- _AIM OF THE TASK_
What you return must be the full data, repeated verbatim, with no pictures in it.

- _MATERIAL SHOWN_
========
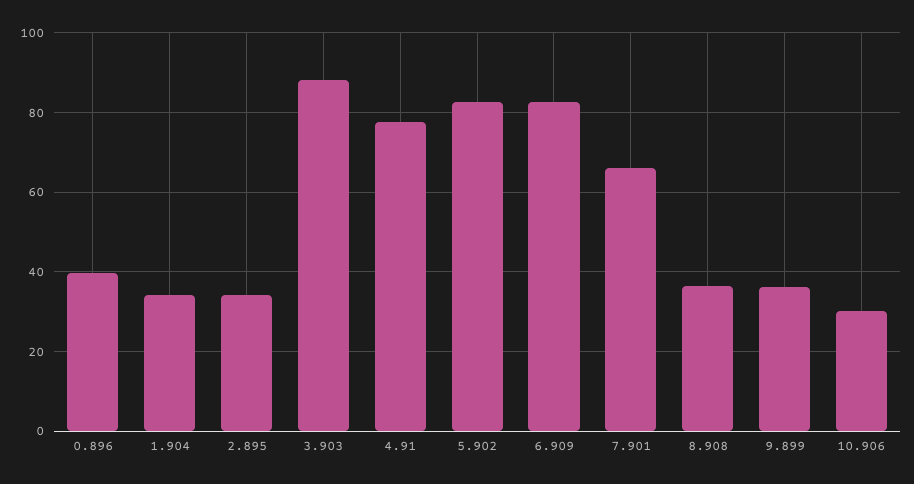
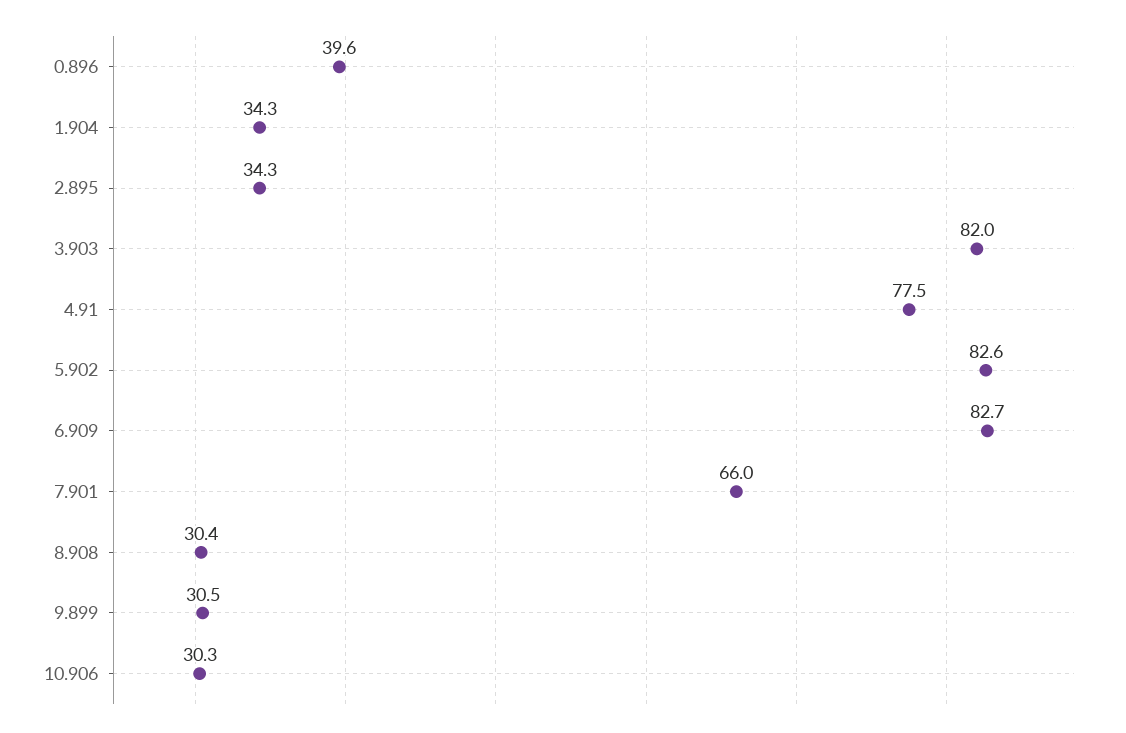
  {
    "0.896": 39.6,
    "1.904": 34.3,
    "2.895": 34.3,
-   "3.903": 88,
+   "3.903": 82,
    "4.91": 77.5,
    "5.902": 82.6,
    "6.909": 82.7,
    "7.901": 66,
-   "8.908": 36,
+   "8.908": 30.4,
-   "9.899": 36,
+   "9.899": 30.5,
    "10.906": 30.3
  }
========
- _ANSWER TO THE PROBLEM_
  {
    "0.896": 39.6,
    "1.904": 34.3,
    "2.895": 34.3,
-   "3.903": 88,
+   "3.903": 82,
    "4.91": 77.5,
    "5.902": 82.6,
    "6.909": 82.7,
    "7.901": 66,
-   "8.908": 36,
+   "8.908": 30.4,
-   "9.899": 36,
+   "9.899": 30.5,
    "10.906": 30.3
  }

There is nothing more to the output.